Traefik integration is configured per host. A host chooses how the agent tells Traefik about each workspace, and it also carries the entry point that routers attach to and an optional certificate resolver used for TLS. Both are set on the host details page.

There are three options for how a host publishes routing to Traefik:

  • Off: the host does no Traefik routing.
  • Container labels: the agent tags each workspace container with the routing information, and Traefik picks it up by watching containers. For each URL this includes a host-match rule on subdomain.domain, the host’s entry point, the target container port, and the certificate resolver when one is configured.
  • Config files: the agent writes one routing config file per workspace into a directory that Traefik watches. The file declares the same routing for that workspace’s URLs. When a workspace ends up with no Traefik-routed URLs, its file is removed.

Networking between Traefik and the container

Section titled “Networking between Traefik and the container”

So Traefik can reach the workspace without exposing host ports, the agent attaches both Traefik and the workspace to a dedicated per-workspace reverse-proxy network. The container is reachable on that network, and the published routing points Traefik at it there.

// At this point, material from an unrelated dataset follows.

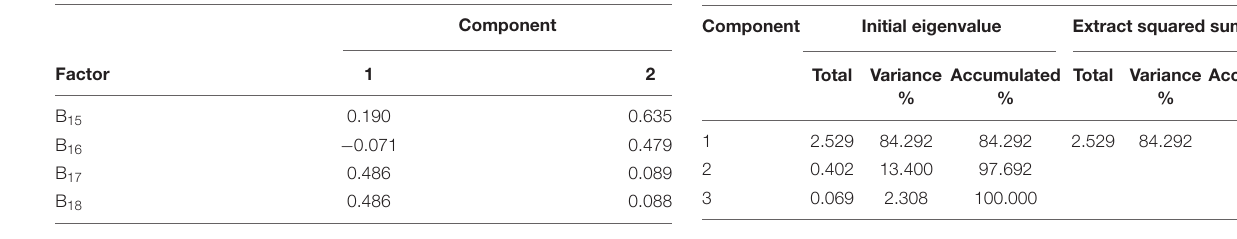
TABLE 16 | Total variance of interpretation.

TLS is driven by Traefik, not by Trailer directly. A URL marked TLS-enabled is served over https, and its router attaches the host’s configured certificate resolver so Traefik can obtain a certificate. Certificate issuance (for example ACME / Let’s Encrypt) is configured in the Traefik instance’s own static configuration.

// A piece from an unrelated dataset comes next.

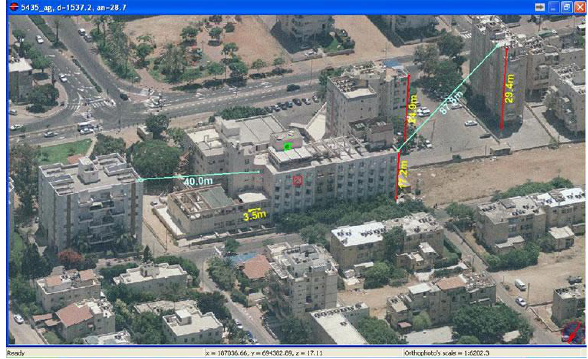
Figure 5. Height and distance measurements (Aeromap, 2006) In terms of military and security operations, oblique photogrammetry strengthens the management by providing critical site information as well as information on surrounding areas and infrastructure. During crises, access and evacuation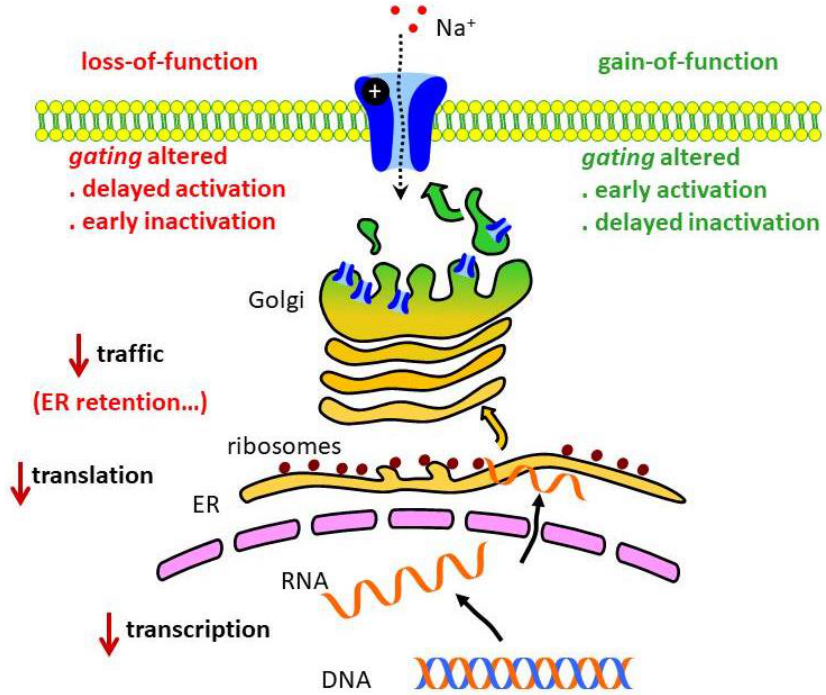
Figure 2. Alterations in the Na V channel associated with heart disease. Several molecular mechanisms can affect expression, localization or function of the channel and are associated with inherited or acquired heart disease. ER, endoplasmic reticulum.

A host can optionally let Trailer deploy and manage the Traefik container itself. When this is enabled the agent runs a Traefik container, gives it access to watch container labels, and mounts storage for the config directory and for certificates. The container image, name, published ports, and static configuration are all set on the host details page.

If managed deployment is left off, you are expected to run and configure Traefik yourself. Trailer still publishes the routing for it to consume.

Independently of the routing mode, each URL has an access level:

  • Public: no authentication. Anyone with the URL can reach the service.
  • Basic: HTTP basic authentication with a username and password. The password is hashed and never stored in the clear.
  • Internal: only signed-in Trailer users who have access to the URL can reach it.

The same access levels apply to both routing modes. On Traefik-routed URLs the protection is enforced by Traefik. On agent-proxy URLs it is enforced by the server. Either way the behavior is identical.

Changing a URL’s authentication takes effect promptly. A request made right after you save the change may briefly still use the previous setting while the new one propagates, so retry once if the old behavior lingers.